Our Mystery Enrichment day was a lot of fun too! We watched a chemistry show in the morning, went on a scavenger hunt, solved riddles, tried to figure out "Who stole the cookies?" and mixed ingredients together to make flubber.
Mixture 1 3/4 cup warm water, food coloring, 1 cup Elmers glue
Mixture 2 1 cup warm water and 2 tablespoons of Borax soap (in the laundry isle)
Possibilities- add glitter for a little sparkle. To work on the fine motor skills add a few small beads that they need to get out of the mix.
Scholastic Book Orders Due Tuesday
Next week I will assess reading levels as well as math skills for this six weeks. Thank you to those who have been practicing counting to 100. Those kids were very excited that they were able to get to 100! Others, are almost there. The goal by the end of the 2nd six weeks is 50.
Homework Skill bag and practiced. These are books we have worked on in class. Your child should be able to read them to you. Remember, beginning reading is memorizing the text. Knowing that the words stay the same, a group of letters is a word, and I run my finger under the words to read. When I get to the end of the words, I am done reading. When your child is reading to you, allow them time to correct errors. They are learning to use their picture clues and listen to what they are reading. Does it make sense? When given the opportunity, they will most likely go back and fix it. If they do not, simply ask if it makes sense.
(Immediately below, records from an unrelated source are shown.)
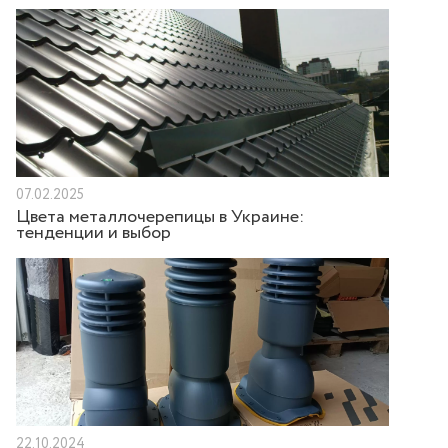
07.02.2025
Цвета металлочерепицы в Украине:
тенденции и выбор
22.10.2024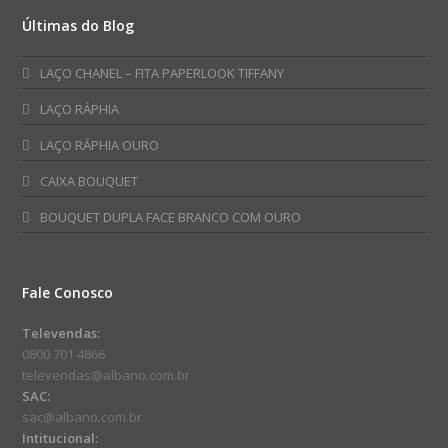
Últimas do Blog
LAÇO CHANEL – FITA PAPERLOOK TIFFANY
LAÇO RÁPHIA
LAÇO RÁPHIA OURO
CAIXA BOUQUET
BOUQUET DUPLA FACE BRANCO COM OURO
Fale Conosco
Televendas:
0800 701 4866
televendas@albano.com.br
SAC:
sac@albano.com.br
Intitucional: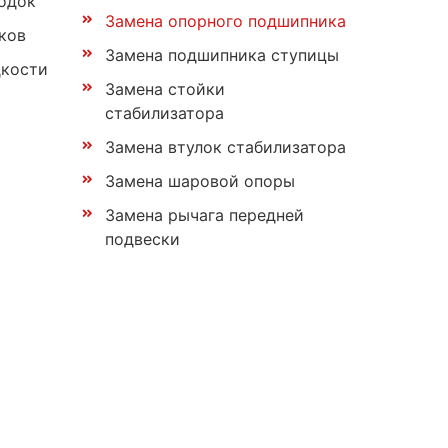
одок
Замена опорного подшипника
ков
Замена подшипника ступицы
дкости
Замена стойки
стабилизатора
Замена втулок стабилизатора
Замена шаровой опоры
Замена рычага передней
подвески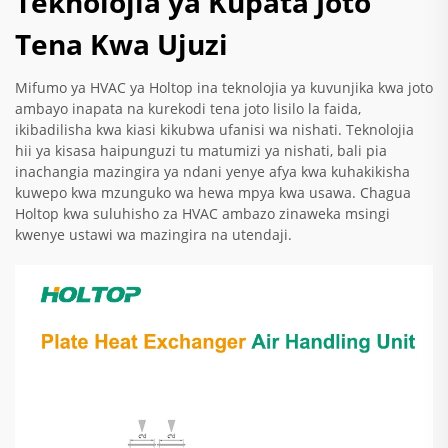
Teknolojia ya Kupata Joto
Tena Kwa Ujuzi
Mifumo ya HVAC ya Holtop ina teknolojia ya kuvunjika kwa joto
ambayo inapata na kurekodi tena joto lisilo la faida,
ikibadilisha kwa kiasi kikubwa ufanisi wa nishati. Teknolojia
hii ya kisasa haipunguzi tu matumizi ya nishati, bali pia
inachangia mazingira ya ndani yenye afya kwa kuhakikisha
kuwepo kwa mzunguko wa hewa mpya kwa usawa. Chagua
Holtop kwa suluhisho za HVAC ambazo zinaweka msingi
kwenye ustawi wa mazingira na utendaji.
After I finish assessing, I will send a summary of skills your child can work on during "Homework Time". Working 2-3 times each week for just 10-15 minutes will give them the practice they need.
Some things to remember:
Reading To books should be at a higher reading level but at their comprehension level. These books introduce new vocabulary with some picture support. Children that have a strong vocabulary in relation to their world, often have an easier time learning to read. They are able to use their context clues to figure out unfamiliar words because they know what makes sense.
Reading With books are books your child will begin to pick up and read to you. These are books with high picture support, repetition, and high frequency words for some time. When you child starts reading with you, it is not the time to stop reading to them. It is important that you find time to share the task of reading. Your modeling of fluency (rate at which you read) and expression are important for your child.
Reading By When your child first begins reading to you they will begin by reading the pictures. This is GREAT! Being able to use the pictures in the book to grasp the message from the author/illustrator is important. We practice this through picture walks. We don't even look at the words the first time we look at a book. We walk through and talk about the pictures. When we go back and begin reading, the support layed gives them the skills to make sense of the words.